When I ask a marketing team what their content strategy is, nine out of ten answers come back as a list of channels and formats. LinkedIn, blog, newsletter, video.

That isn't a strategy. That's a tooling list.

A working content strategy answers three questions. In this order:

1. What are we saying?

The substantive claim. Not what you produce, what you assert.

"We are the physiotherapist for runners with injuries." That's a claim. "We are a physiotherapy practice in Ghent." That's a listing.

Most marketing teams skip this question. They go straight to question two or three. The content that follows is competent and unmemorable, relevant to no one in particular.

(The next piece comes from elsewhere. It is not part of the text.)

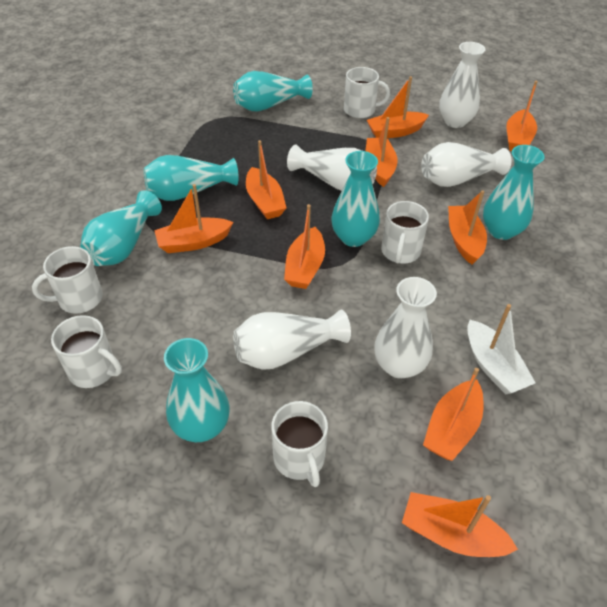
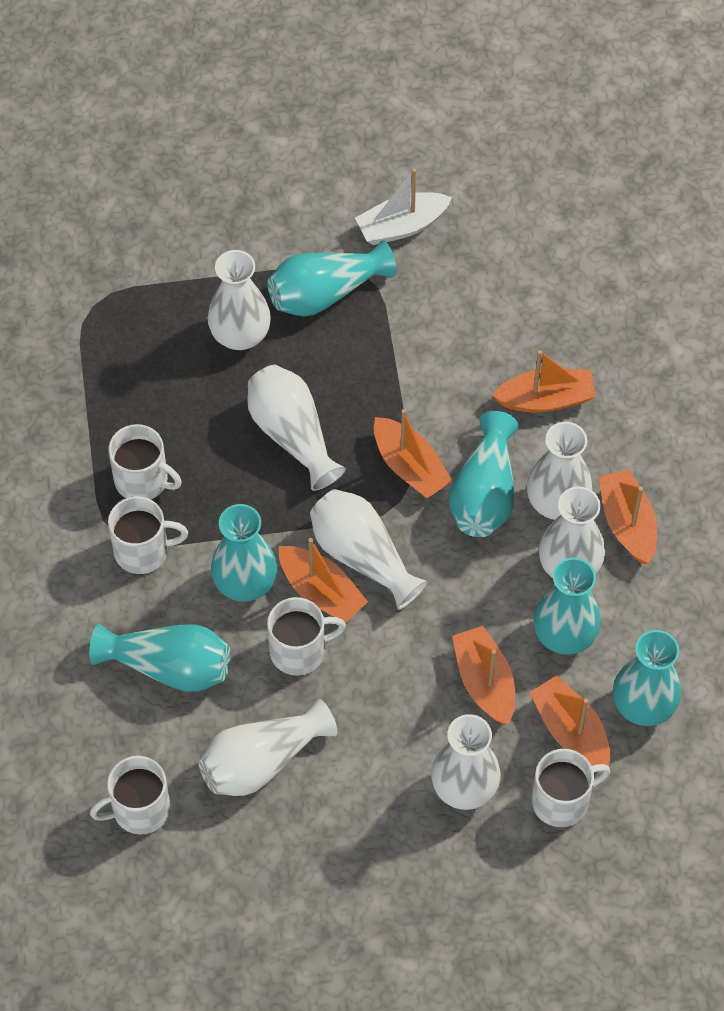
orange boat: 9 -> 6
white vase: 5 -> 7

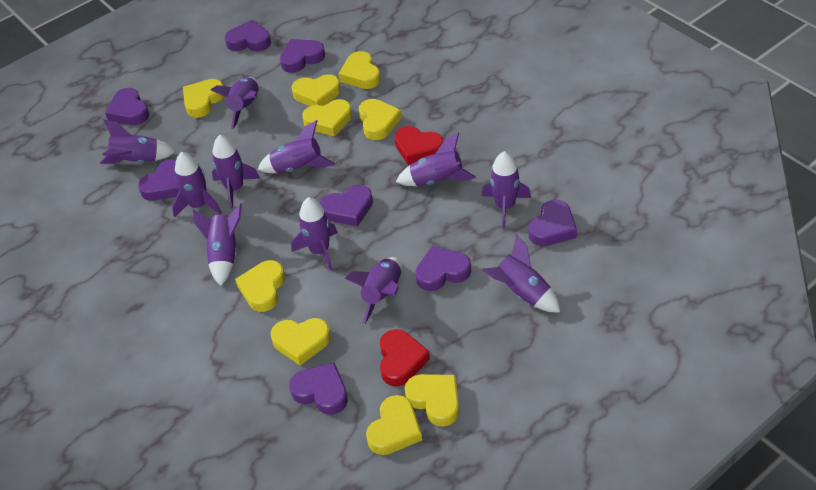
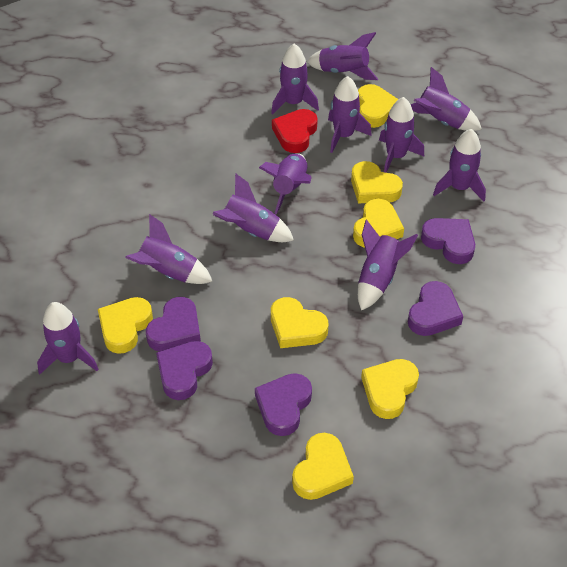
purple heart: 8 -> 5
red heart: 2 -> 1
yellow heart: 9 -> 7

To have a claim is to say something a reasonable person could disagree with. If nobody could disagree with your claim, you don't have one.

2. To who?

Specific enough that you could picture the person.

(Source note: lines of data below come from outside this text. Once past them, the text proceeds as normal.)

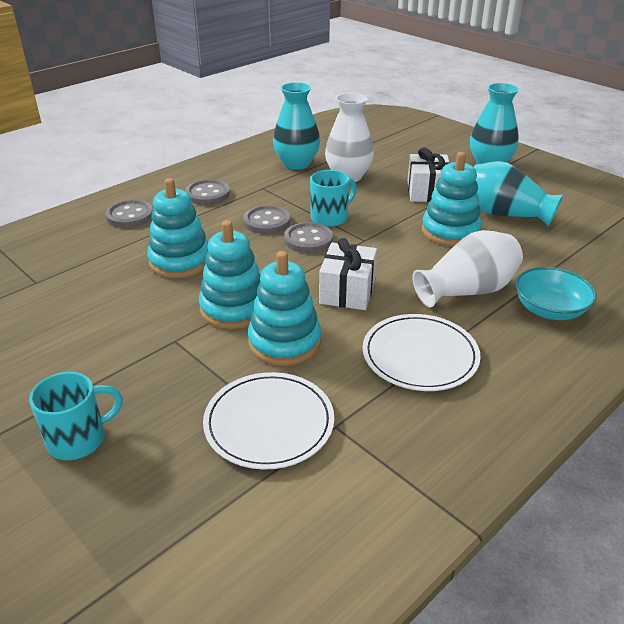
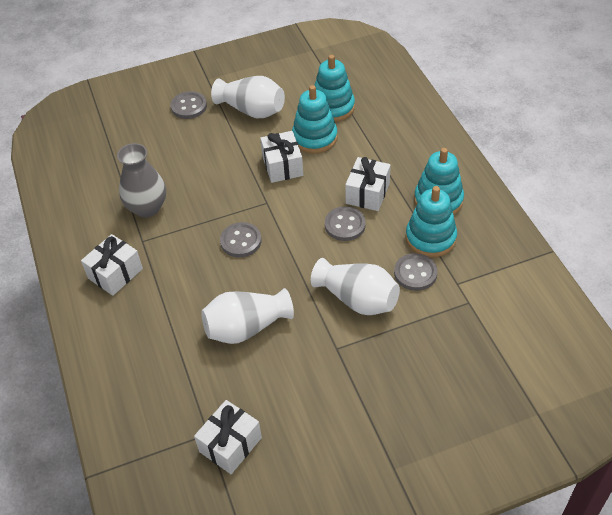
grey vase: 0 -> 1
turquoise bowl: 1 -> 0
turquoise mug: 2 -> 0
turquoise vase: 3 -> 0
white gift: 2 -> 4
white plate: 2 -> 0
white vase: 2 -> 3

"Runners between 40 and 60 going for their third marathon and trying to avoid the mistake of the first two", that's an audience. "Active people", that's wishful thinking.

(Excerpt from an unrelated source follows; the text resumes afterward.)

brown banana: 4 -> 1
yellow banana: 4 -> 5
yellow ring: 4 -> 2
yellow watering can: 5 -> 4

The narrower the audience, the sharper the content can be. Wide audiences produce wide content, and wide content persuades no one in particular.

3. Why?

Not why we make content. The real question: why would this specific person listen to us in particular?

The answer determines tone, format, and channel. An audience that reads you because they're hunting for a concrete solution to a specific problem behaves differently than an audience that wants to be entertained or inspired.

Why this order matters

Starting at question two or three, which is what most teams do, produces content that's well-targeted but says nothing. Starting at question one forces a position. Only once the position is fixed can you tell who it's relevant to. Only once you know that, can you tell how to deliver it.

What an evening of work can do

One evening, with your marketing team and a whiteboard, on those three questions, that can be a transformation. Not because the answers are hard. Because most teams have never spoken them out loud.

Everything that comes after, channels, formats, calendar, is execution. Important, but secondary.

You might ask

What if our answer to question one changes?

Then it wasn't a claim. It was an assumption. A real claim shifts at most once a year. If it's shifting more often, the previous version wasn't considered enough.

Does the claim need to be controversial?

Not controversial. Sharp enough to exclude someone. A claim that's attractive to everyone isn't a claim.

How long does it take to answer the three?

Half a day together, then three or four weeks to let it settle and test. A team that thinks it's done within one meeting hasn't pushed hard enough.